Friday, January 18, 2008

Metered Broadband

Yesterday Time Warner announced they will begin testing new metered pricing for broadband customers referred to as "Pay-Per-Download" plans. Rather than a set monthly rate, customers will pay fees assessed by usage.

“We want the network to maximize returns for all of our customers,” said spokesman Alex Dudley, adding that a small number of users currently consume a disproportionate share of bandwidth. “Ninety-five percent of our users would not be the extreme users who are driving this.”

Once the test starts, new customers will be offered a choice of four plans that allow them to download set amounts each month—5, 10, 20 or 40 Gigabytes. As with cell phone service packages, those who go over their allotment will be charged extra. Time Warner hasn’t yet determined the price of each tier. The test will start later this year with new subscribers in Beaumont, Texas.
From a Net Neutrality perspective, this could be a good thing, as it allows providers to better manage their networks for profit without restricting access or high-bandwidth applications. From an internet usage point of view, perhaps not so much.
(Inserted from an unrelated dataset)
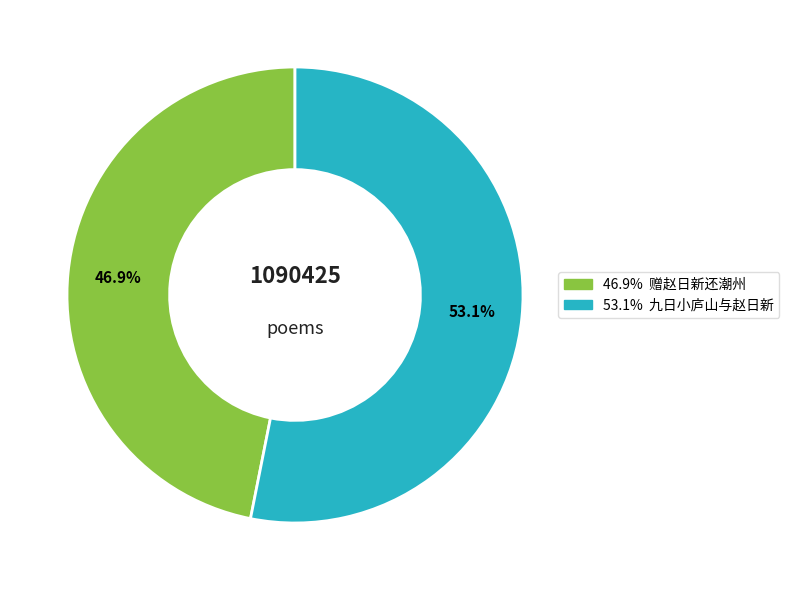

Count the number of slices in the pie.

2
I don't relish the idea of my internet connection rekindling the annoyance of managing "daytime, nighttime, and weekend" minutes with the old AT&T mobile services.

Critics of the test argue that though it may provide a work-around for providers to manage while remaining Net Neutral, it doesn't address the growing need for investment in infrastructure.
“Telling consumers they must choose between blocking and metered pricing is a worrying development,” Ben Scott, policy director of Free Press, said in a statement. “The best answer to any capacity crunch is to build the kind of high-capacity networks available in the world’s leading broadband nations.”

Public Knowledge’s Sohn agreed that any long-term solution to bandwidth problems requires improving the infrastructure. “The ultimate goal has got to be a fatter pipe,” Gigi Sohn said.